Records from a data collection
--- START ---

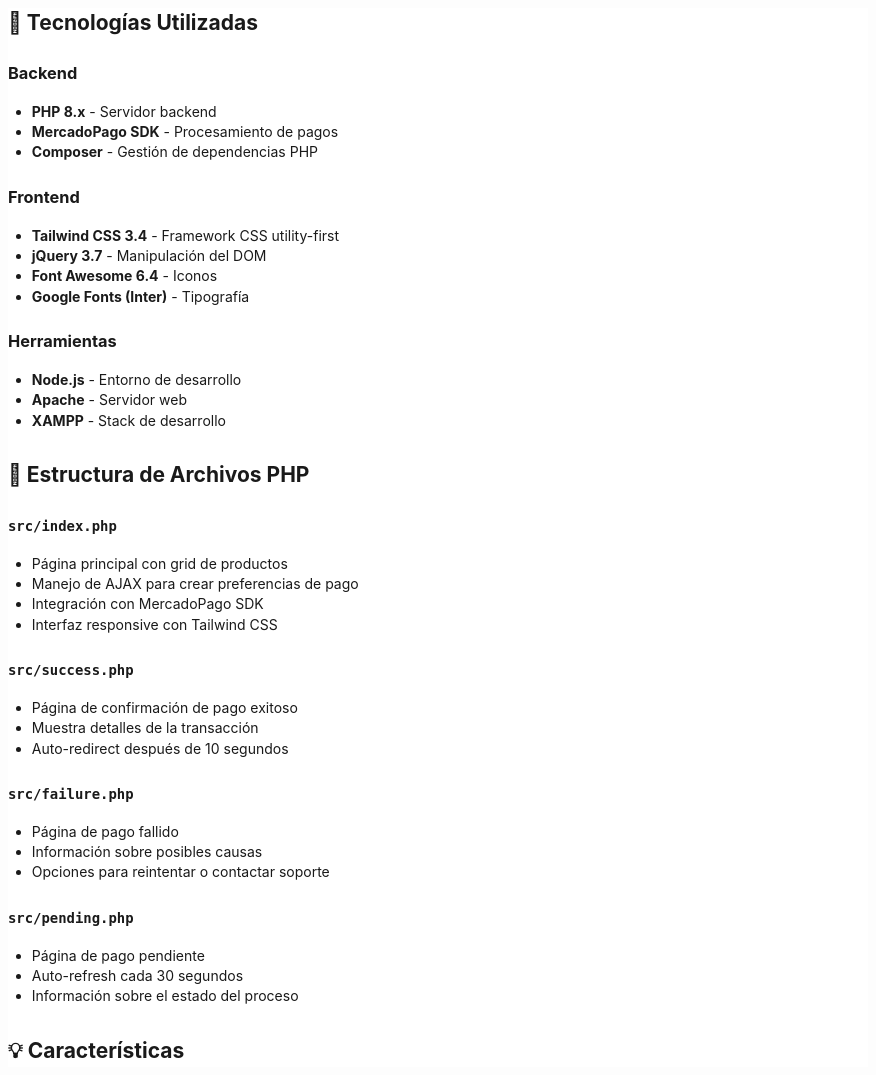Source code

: ## 🎨 Tecnologías Utilizadas

### Backend

- **PHP 8.x** - Servidor backend
- **MercadoPago SDK** - Procesamiento de pagos
- **Composer** - Gestión de dependencias PHP

### Frontend

- **Tailwind CSS 3.4** - Framework CSS utility-first
- **jQuery 3.7** - Manipulación del DOM
- **Font Awesome 6.4** - Iconos
- **Google Fonts (Inter)** - Tipografía

### Herramientas

- **Node.js** - Entorno de desarrollo
- **Apache** - Servidor web
- **XAMPP** - Stack de desarrollo

## 🔧 Estructura de Archivos PHP

### `src/index.php`

- Página principal con grid de productos
- Manejo de AJAX para crear preferencias de pago
- Integración con MercadoPago SDK
- Interfaz responsive con Tailwind CSS

### `src/success.php`

- Página de confirmación de pago exitoso
- Muestra detalles de la transacción
- Auto-redirect después de 10 segundos

### `src/failure.php`

- Página de pago fallido
- Información sobre posibles causas
- Opciones para reintentar o contactar soporte

### `src/pending.php`

- Página de pago pendiente
- Auto-refresh cada 30 segundos
- Información sobre el estado del proceso

## 💡 Características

--- END ---

What is expected:
Which lines of the data contain the string "desarrollo"? Copy each of them.

Solution to this task:
- **Node.js** - Entorno de desarrollo
- **XAMPP** - Stack de desarrollo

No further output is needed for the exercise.